Wer es gerne ungewöhnlich mag, dürfte The Garden lieben – das Zwillings-Duo ist zwar erst seit ein paar Jahren aktiv, hat in der Zeit aber bereits ein vielbeachtetes Debütalbum veröffentlicht, diverse Stil-Grenzen eingerissen und eine Fanschar vom Garagen-Punker bis zum Großstadt-Hipster versammelt. Mit Platte Nummer 2 ist man jetzt bei Epitaph untergekommen – und es gibt gute Gründe, warum die Scheibe schlicht und passend „HaHa“ genannt wurde.
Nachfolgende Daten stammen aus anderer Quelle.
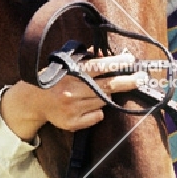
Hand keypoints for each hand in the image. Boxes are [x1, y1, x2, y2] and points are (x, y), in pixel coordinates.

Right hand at [0, 53, 146, 141]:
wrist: (34, 101)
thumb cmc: (54, 79)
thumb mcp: (66, 65)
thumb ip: (85, 60)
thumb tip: (104, 55)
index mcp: (71, 73)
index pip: (99, 67)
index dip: (117, 63)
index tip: (131, 61)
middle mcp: (72, 90)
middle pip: (107, 86)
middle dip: (128, 81)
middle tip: (142, 78)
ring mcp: (73, 108)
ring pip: (104, 101)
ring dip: (110, 95)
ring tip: (109, 89)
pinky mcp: (73, 122)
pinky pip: (97, 116)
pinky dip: (98, 111)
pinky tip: (90, 106)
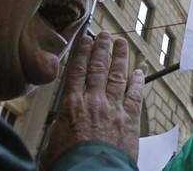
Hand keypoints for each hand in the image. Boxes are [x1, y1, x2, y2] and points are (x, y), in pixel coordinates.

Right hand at [40, 31, 145, 168]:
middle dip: (102, 49)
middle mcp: (93, 102)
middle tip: (105, 35)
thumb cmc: (69, 164)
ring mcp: (113, 109)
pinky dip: (138, 81)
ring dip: (120, 57)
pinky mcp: (129, 120)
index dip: (82, 53)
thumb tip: (59, 124)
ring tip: (121, 43)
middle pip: (98, 68)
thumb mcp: (52, 143)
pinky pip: (135, 95)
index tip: (86, 39)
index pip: (76, 71)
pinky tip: (139, 71)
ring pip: (118, 76)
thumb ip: (59, 127)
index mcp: (71, 105)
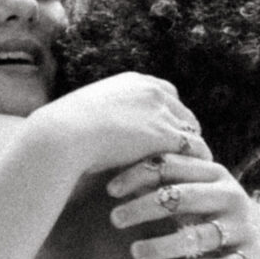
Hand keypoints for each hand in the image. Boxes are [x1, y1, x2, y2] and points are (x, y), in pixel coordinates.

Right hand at [26, 72, 207, 176]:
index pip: (164, 92)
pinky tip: (195, 177)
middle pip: (182, 110)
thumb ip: (101, 116)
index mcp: (132, 81)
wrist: (61, 136)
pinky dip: (198, 162)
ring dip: (193, 149)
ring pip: (192, 130)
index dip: (169, 113)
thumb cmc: (63, 131)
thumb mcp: (84, 113)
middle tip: (186, 154)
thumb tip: (98, 131)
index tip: (168, 131)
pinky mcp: (166, 134)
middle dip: (185, 131)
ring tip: (195, 169)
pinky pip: (195, 148)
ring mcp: (161, 111)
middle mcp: (151, 90)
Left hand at [107, 152, 259, 258]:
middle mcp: (230, 196)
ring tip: (135, 251)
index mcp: (215, 174)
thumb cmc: (216, 216)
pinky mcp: (249, 257)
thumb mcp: (196, 195)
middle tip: (115, 219)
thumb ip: (165, 185)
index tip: (110, 190)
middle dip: (144, 207)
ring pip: (200, 235)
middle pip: (182, 196)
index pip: (172, 166)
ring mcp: (242, 227)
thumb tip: (118, 181)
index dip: (139, 175)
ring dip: (163, 245)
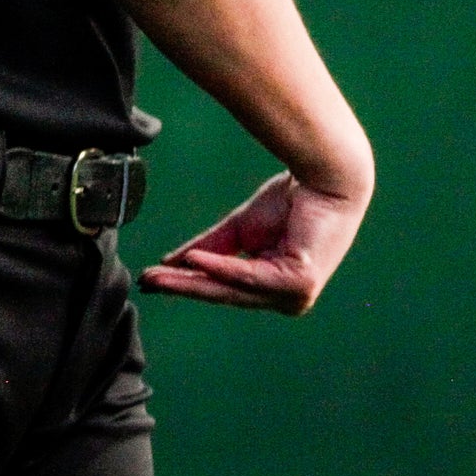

Die Brüder bleiben ihrem Genreschubladen-verachtenden Stil nämlich treu, sind aber noch etwas vielfältiger, aber auch Massen-kompatibler geworden. Die Bandbreite reicht vom scheppernden Rock zum eingängigen Pop, von Elektro-Fläche zu Beat-lastigen HipHop-Momenten. Da zelebriert man etwa im Titelsong wunderschönsten, einfachen und sofort ins Ohr gehenden Pop-Punk, um dann bei „I Guess We’ll Never Know“ relaxten Sommer-Rap einzustreuen.


Wer Vergleiche braucht, kann angefangen bei The Hives über Art Brut bis zu Alec Empire oder Weezer – und The Garden vollbringend as Kunststück, zwar wild umherzuspringen, jeden Song für sich aber dennoch ganz klassisch, kompakt und eben nicht übertrioeben verkünstelt, sondern einfach gut klingen zu lassen. „HaHa“ macht einfach Spaß – und das tatsächlich über die volle Länge von 17 Songs.